Deety appeared, set down a loaded hamper. "That's the last." She had her hair up in a bath knot and was dressed solely in rubber gloves. "Hi, dearest. Aunt Hilda, I'm ready to help."
"Not much you can do, Deety hon-unless you want to relieve Zebbie."
Deety was staring at the corpse and did not look happy-her nipples were down flat. "Go take a bath!" I told her. "Scram."
"Do I stink that badly?"
"You stink swell, honey girl. But Sharpie pointed out that this may be our last chance at soap and hot water in quite a while. I've promised her that we won't leave for Canopus and points east until she has her bath. So get yours out of the way, then you can help me stow while she gets sanitary."
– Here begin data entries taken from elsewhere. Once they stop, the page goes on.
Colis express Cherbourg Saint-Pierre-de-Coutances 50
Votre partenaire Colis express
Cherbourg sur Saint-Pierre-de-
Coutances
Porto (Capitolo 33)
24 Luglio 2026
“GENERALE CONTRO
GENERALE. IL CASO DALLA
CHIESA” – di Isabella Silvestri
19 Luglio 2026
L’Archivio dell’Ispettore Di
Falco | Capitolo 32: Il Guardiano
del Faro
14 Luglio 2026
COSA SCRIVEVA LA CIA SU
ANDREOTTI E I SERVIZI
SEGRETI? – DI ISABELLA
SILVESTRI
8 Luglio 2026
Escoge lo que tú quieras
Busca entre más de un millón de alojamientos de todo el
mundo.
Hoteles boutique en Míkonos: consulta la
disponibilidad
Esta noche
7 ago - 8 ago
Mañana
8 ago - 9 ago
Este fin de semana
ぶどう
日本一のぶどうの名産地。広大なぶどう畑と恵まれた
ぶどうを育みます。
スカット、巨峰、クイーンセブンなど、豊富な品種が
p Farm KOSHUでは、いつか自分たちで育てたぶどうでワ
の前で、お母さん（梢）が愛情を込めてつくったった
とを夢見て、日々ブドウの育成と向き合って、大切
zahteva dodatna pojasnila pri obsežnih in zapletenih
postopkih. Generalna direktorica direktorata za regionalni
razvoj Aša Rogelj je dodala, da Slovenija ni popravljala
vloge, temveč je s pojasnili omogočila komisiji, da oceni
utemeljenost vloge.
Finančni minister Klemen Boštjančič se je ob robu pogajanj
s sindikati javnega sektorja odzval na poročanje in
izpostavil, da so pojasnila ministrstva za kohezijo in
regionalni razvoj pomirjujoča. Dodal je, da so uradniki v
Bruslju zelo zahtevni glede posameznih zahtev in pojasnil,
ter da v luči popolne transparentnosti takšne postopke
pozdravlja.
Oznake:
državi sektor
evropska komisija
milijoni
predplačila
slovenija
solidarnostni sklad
"All right." Deety backed off and her nipples showed faintly-not rigid but
she was feeling better. My darling keeps her feelings out of her face, mostly- but those pretty pink spigots are barometers of her morale.
"Just a sec, Deety," Hilda added. "This afternoon you said, 'He didn't react!' What did you mean?"
"What I said. Strip in front of a man and he reacts, one way or another. Even if he tries to ignore it, his eyes give him away. But he didn't. Of course he's not a man-but I didn't know that when I tried to distract him."
I said, "But he did notice you, Deety-and that gave me my chance."
"But only the way a dog, or a horse, or any animal, will notice any movement. He noticed but ignored it. No reaction."
"Zebbie, does that remind you of anything?"
"Should it?"
"The first day we were here you told us a story about a 'zaftig co-ed."
"I did?"
"She was flunking math."
"Oh! 'Brainy."
"Yes, Professor N. O'Heret Brain. See any parallel?"
"But 'No Brain' has been on campus for years. Furthermore he turns red in the face. Not a tattoo job."
"I said this one might be a rush job. Would anyone be in a better position to discredit a mathematical theory than the head of the department of mathematics at a very prominent university? Especially if he was familiar with that theory and knew that it was correct?"
"Hey, wait a minute!" put in Deety. "Are you talking about that professor who argued with Pop? The one with the phony invitation? I thought he was just a stooge? Pop says he's a fool."
"He behaves like a pompous old fool," agreed Hilda. "I can't stand him. I plan to do an autopsy on him."
"But he's not dead."
"That can be corrected!" Sharpie said sharply.